SK doesn't want a war. It would cost them enormously in terms of money. The only reasons to go to war at this point are if Un is truly crazy and doesn't care about what any of his inner circle thinks. The generals are NOT happy there. Because Un has killed more higher up officials in his few years as leader than his father did HIS ENTIRE LIFE. That's a few years topping more than 30. That's a shitload of a purge.

NK is in definite inner crisis and they still have food and electricity issues. The Kim dynasty is worth 5 billion in funds stolen from the people and the fat shit stil can't feed the people. When I lived in SK I talked with a lot of people that were angry because they consider N Koreans to still be their people and their people are starving. That is something SK desperately wants to stop.

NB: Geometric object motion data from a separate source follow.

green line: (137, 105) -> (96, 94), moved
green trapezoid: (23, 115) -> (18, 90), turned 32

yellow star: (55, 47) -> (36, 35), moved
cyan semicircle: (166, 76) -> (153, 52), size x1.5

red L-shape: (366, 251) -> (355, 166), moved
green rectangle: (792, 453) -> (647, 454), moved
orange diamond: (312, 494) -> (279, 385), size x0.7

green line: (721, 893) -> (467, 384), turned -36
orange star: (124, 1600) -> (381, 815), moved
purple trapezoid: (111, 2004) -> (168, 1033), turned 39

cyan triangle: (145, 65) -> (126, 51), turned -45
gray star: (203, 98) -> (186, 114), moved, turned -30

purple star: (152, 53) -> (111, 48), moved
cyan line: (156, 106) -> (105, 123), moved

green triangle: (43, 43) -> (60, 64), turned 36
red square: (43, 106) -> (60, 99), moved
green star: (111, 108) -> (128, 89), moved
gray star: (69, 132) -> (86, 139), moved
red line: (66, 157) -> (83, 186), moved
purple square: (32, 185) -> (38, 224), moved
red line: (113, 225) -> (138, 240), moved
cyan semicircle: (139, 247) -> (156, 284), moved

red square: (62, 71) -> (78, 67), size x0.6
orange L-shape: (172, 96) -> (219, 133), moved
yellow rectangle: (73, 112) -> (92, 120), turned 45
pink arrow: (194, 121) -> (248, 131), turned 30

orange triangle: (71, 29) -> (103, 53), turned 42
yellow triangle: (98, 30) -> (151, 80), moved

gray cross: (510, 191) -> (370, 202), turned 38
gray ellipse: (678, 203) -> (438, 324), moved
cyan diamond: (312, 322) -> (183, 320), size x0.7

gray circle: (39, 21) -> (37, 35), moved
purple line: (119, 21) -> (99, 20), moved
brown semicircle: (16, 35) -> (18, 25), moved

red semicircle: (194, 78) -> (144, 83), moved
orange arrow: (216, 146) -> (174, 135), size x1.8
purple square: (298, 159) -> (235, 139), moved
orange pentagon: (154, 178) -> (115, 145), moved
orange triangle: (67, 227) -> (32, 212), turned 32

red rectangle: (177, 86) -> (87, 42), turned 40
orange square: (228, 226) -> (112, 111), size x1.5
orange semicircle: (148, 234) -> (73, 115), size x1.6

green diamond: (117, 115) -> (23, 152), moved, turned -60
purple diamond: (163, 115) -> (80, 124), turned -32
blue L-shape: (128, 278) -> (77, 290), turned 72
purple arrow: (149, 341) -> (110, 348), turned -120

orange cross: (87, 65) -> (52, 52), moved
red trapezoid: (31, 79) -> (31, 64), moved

The entire thing is dependent on how far Un is willing to swagger around strutting his feathers. This isn't a democracy. His ascent was based on brute force. His goals aren't easy to determine because they are based on fucking WHIM rather than calculated reason. IF he was listening to the higher generals, he wouldn't be planting bombs within the SK border that's for fucking sure. They try to keep their propaganda in country because they know they can't survive a war with the outside world. They know what it would cost.

It is possible they are egging him on knowing that collapse of the state is imminent, hoping to bring China into stopping Un, but that is a long shot.


gravelstudios - 2015-08-21

It's like children throwing stuff over the fence into each other's yards.

(This was a joke. I know it's not an accurate simile in any geopolitical sense. Please don't give me a lecture about how I'm totally wrong. sincerely, gravelstudios).


oddeye - 2015-08-22

Yeah, if the fences were like 100 miles apart you dumb bastard!!


Scrotum H. Vainglorious - 2015-08-21

From now on all UN delegates must refer to NK and China as Nick Bravo and Happy Cabbie respectively


Sexy Duck Cop - 2015-08-21

Five for SolRo giving his opinion on North Korea.